A global team of researchers has developed a new exam designed specifically to measure the true capabilities and limitations of modern artificial intelligence systems. The test, called “Humanity’s Last Exam” (HLE), was created because many existing AI benchmarks have become too easy for advanced AI models. As AI systems improved, they began scoring over 90% on traditional tests, making it difficult for researchers to accurately evaluate how advanced these systems really are.
The new exam is far more demanding than earlier benchmarks. It contains about 2,500 highly challenging questions covering a wide range of subjects including mathematics, natural sciences, humanities, ancient languages, and other specialized academic fields. These questions are designed to require deep reasoning and expert knowledge, pushing AI systems beyond simple pattern recognition or memorized information.

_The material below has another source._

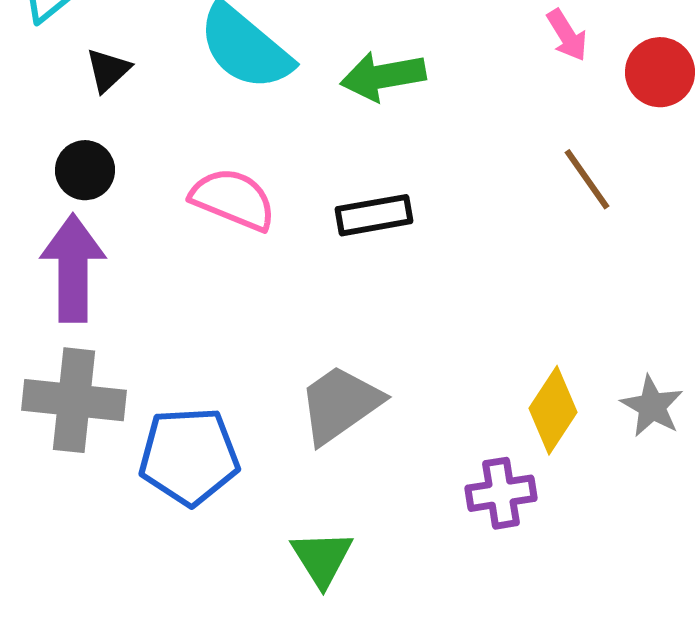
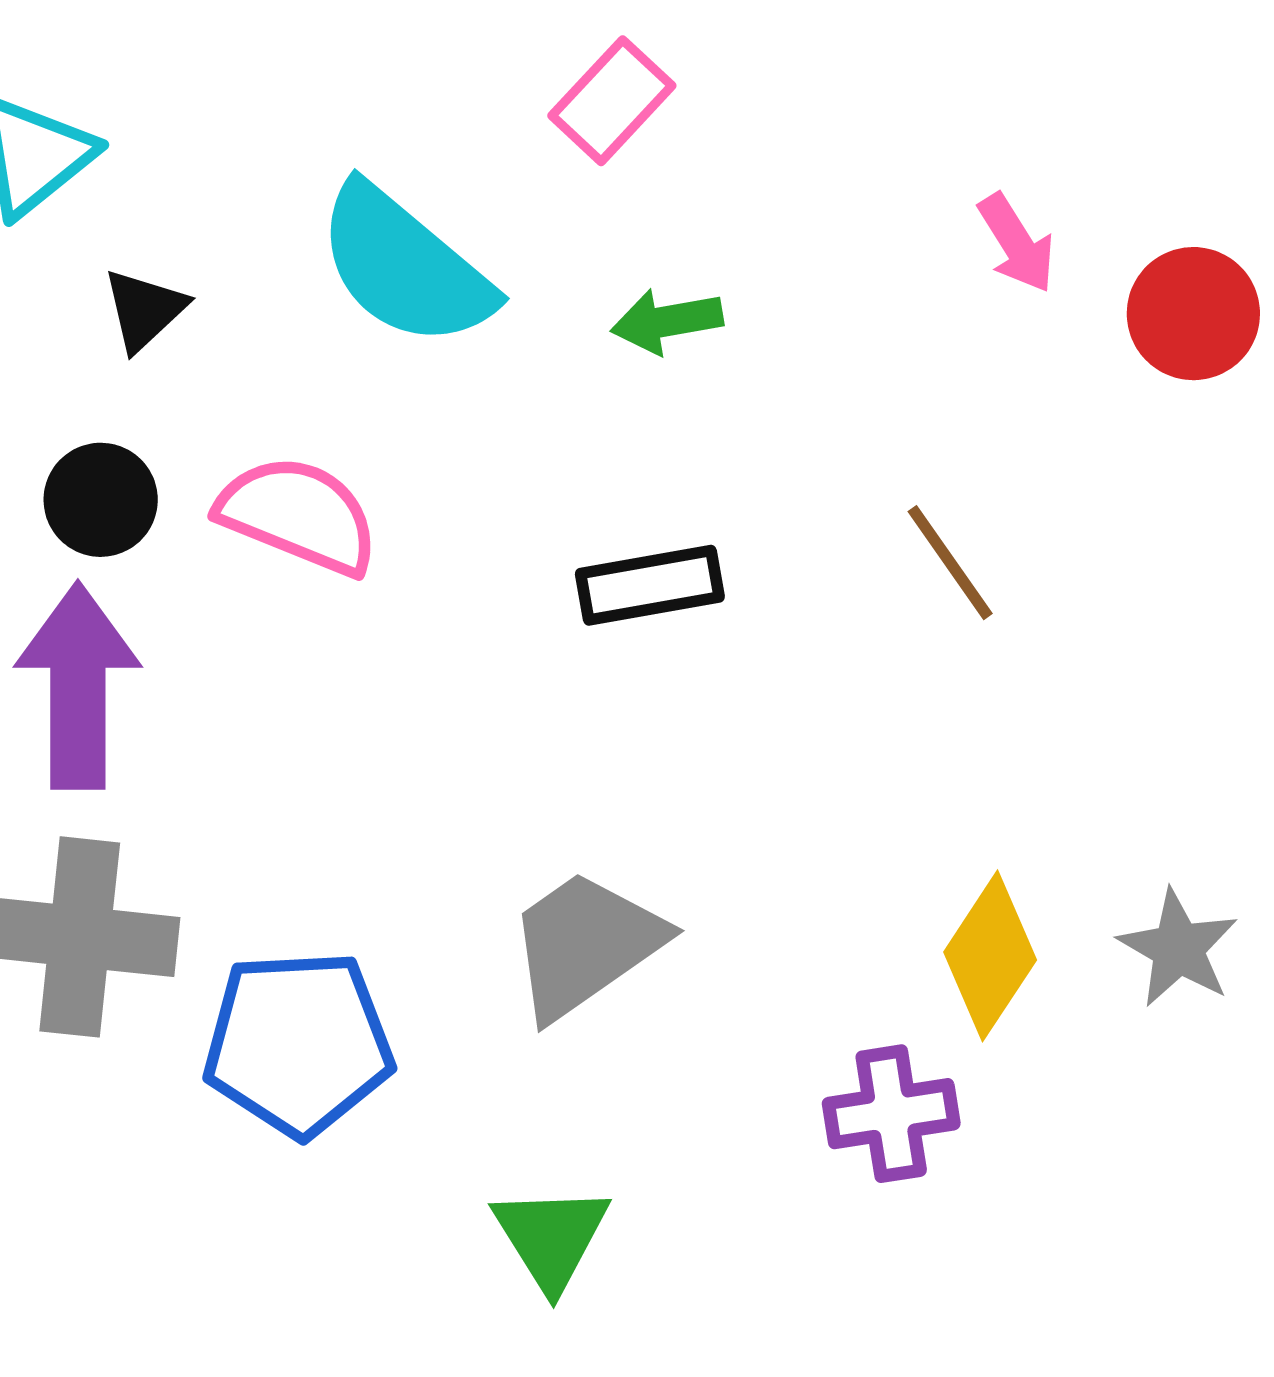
green arrow: (383, 76) -> (667, 321), size x0.7
brown line: (587, 179) -> (950, 563), moved
pink semicircle: (233, 199) -> (298, 515), moved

To build the exam, nearly 1,000 researchers and subject experts from around the world collaborated to create difficult questions that even advanced AI models would struggle to answer. The questions were carefully reviewed and selected through multiple stages to ensure their difficulty and accuracy. The aim was to produce a rigorous benchmark capable of revealing the real strengths and weaknesses of modern AI systems.
Early results show that today’s most powerful AI models still perform poorly on this test, highlighting the gap between current AI capabilities and human expert reasoning. Researchers believe the exam will serve as an important tool for tracking progress in artificial intelligence and understanding how close AI is to achieving more advanced, human-like intelligence in the future.